* **Task brief**: Some lines in the listing hold the word "root". Return each of them.

* **The records**:
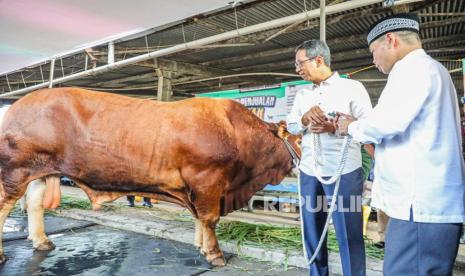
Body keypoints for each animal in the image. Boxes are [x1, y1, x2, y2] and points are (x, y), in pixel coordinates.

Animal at [0, 88, 300, 266]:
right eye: (299, 140)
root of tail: (16, 106)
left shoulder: (198, 187)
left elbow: (199, 218)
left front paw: (202, 247)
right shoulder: (208, 180)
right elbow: (209, 219)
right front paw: (215, 255)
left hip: (40, 170)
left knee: (35, 204)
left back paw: (42, 241)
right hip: (14, 171)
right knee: (5, 206)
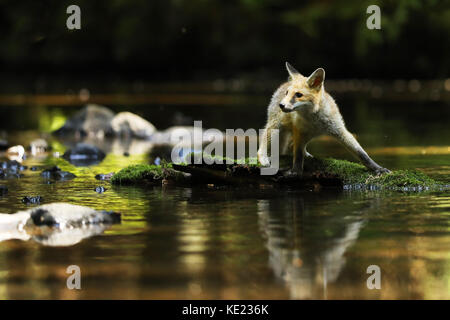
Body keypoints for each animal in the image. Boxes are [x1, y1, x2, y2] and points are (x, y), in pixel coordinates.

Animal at [256, 62, 390, 175]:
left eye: (298, 95)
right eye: (287, 93)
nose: (282, 105)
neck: (314, 121)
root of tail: (285, 83)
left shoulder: (339, 130)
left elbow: (362, 154)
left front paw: (378, 168)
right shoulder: (299, 131)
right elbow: (297, 156)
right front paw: (296, 171)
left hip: (308, 136)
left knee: (291, 146)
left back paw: (306, 154)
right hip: (277, 126)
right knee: (265, 142)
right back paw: (263, 157)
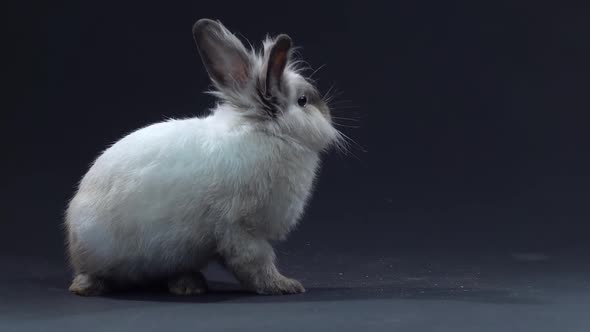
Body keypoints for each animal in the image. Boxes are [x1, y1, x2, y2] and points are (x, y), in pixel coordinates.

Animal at [63, 18, 344, 296]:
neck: (267, 132)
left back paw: (190, 285)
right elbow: (256, 262)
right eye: (304, 100)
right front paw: (284, 285)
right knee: (91, 273)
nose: (329, 114)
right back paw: (87, 286)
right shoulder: (241, 229)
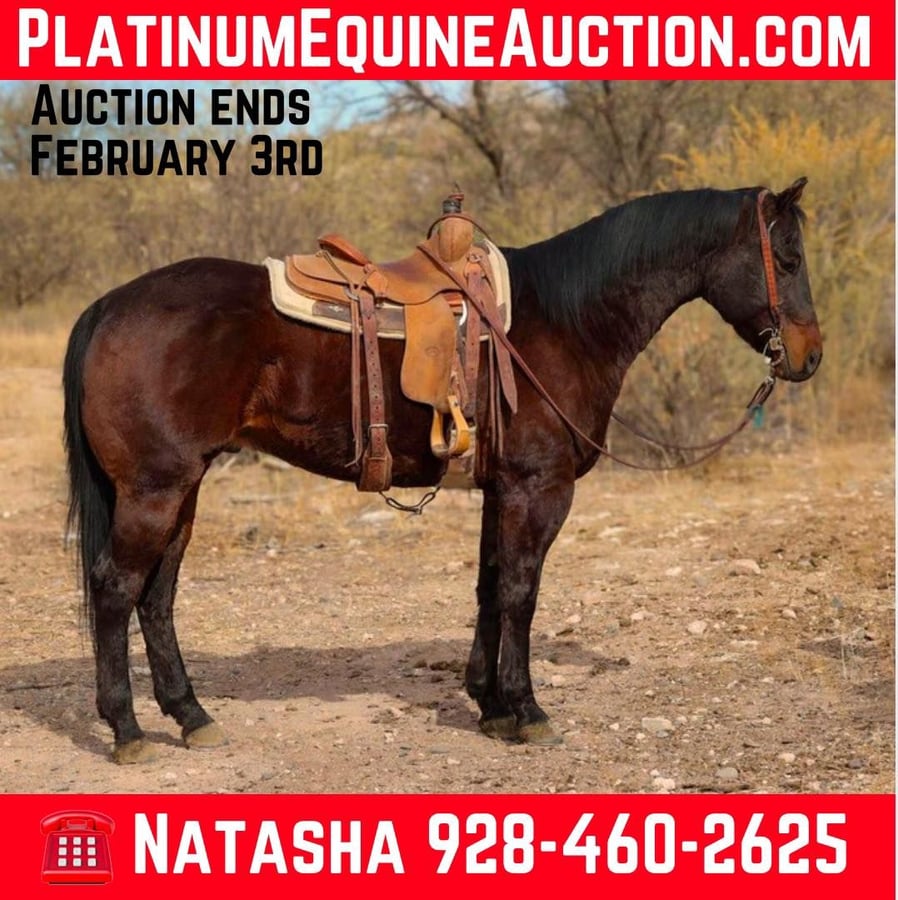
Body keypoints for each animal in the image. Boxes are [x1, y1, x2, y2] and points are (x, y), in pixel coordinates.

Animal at [62, 178, 822, 763]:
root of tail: (110, 304)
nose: (808, 356)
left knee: (157, 597)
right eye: (786, 258)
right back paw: (127, 729)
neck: (567, 321)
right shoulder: (537, 489)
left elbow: (489, 587)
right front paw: (526, 711)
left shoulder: (500, 490)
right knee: (116, 590)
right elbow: (520, 592)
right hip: (155, 492)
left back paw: (191, 716)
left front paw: (489, 705)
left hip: (182, 490)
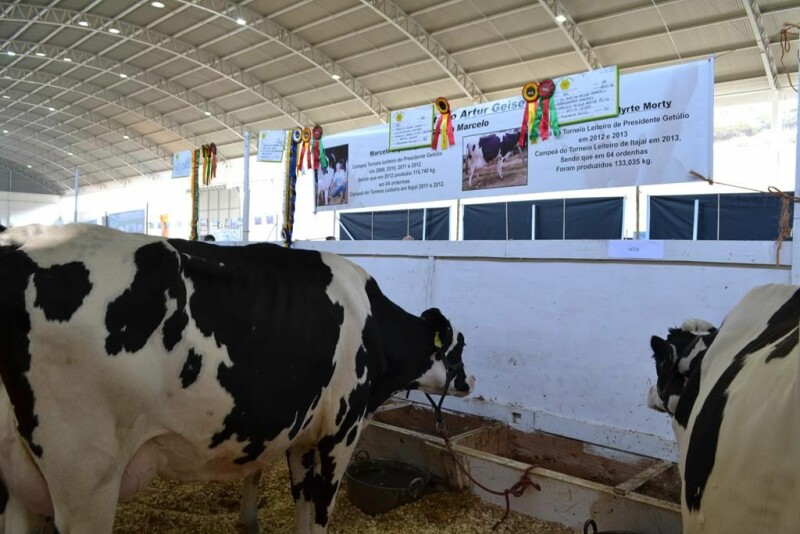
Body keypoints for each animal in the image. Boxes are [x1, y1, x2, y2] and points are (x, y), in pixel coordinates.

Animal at [0, 225, 476, 534]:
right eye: (459, 347)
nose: (470, 381)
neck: (371, 320)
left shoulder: (302, 436)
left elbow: (302, 506)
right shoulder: (341, 431)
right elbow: (320, 512)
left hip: (20, 483)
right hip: (86, 478)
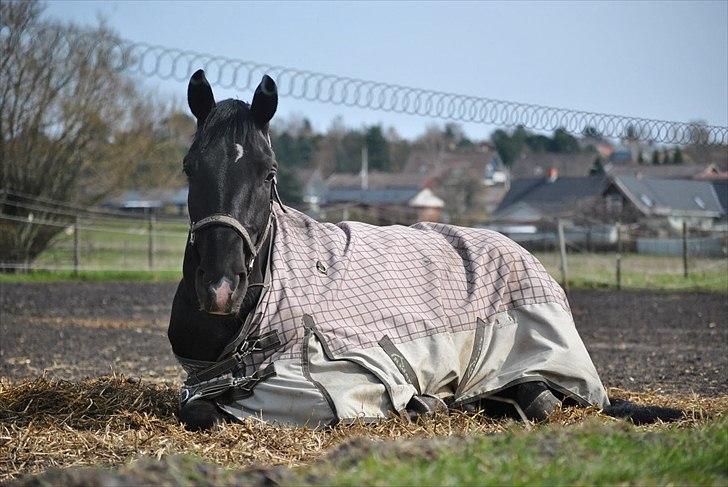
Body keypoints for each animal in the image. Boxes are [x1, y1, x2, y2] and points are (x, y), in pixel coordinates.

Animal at [168, 69, 680, 430]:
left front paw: (419, 404)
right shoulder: (199, 383)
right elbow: (198, 409)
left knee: (545, 398)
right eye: (189, 167)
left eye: (269, 173)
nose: (220, 287)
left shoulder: (335, 383)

* **Reply to the exercise**:
root of tail: (16, 106)
root of tail: (285, 83)
root of tail: (110, 304)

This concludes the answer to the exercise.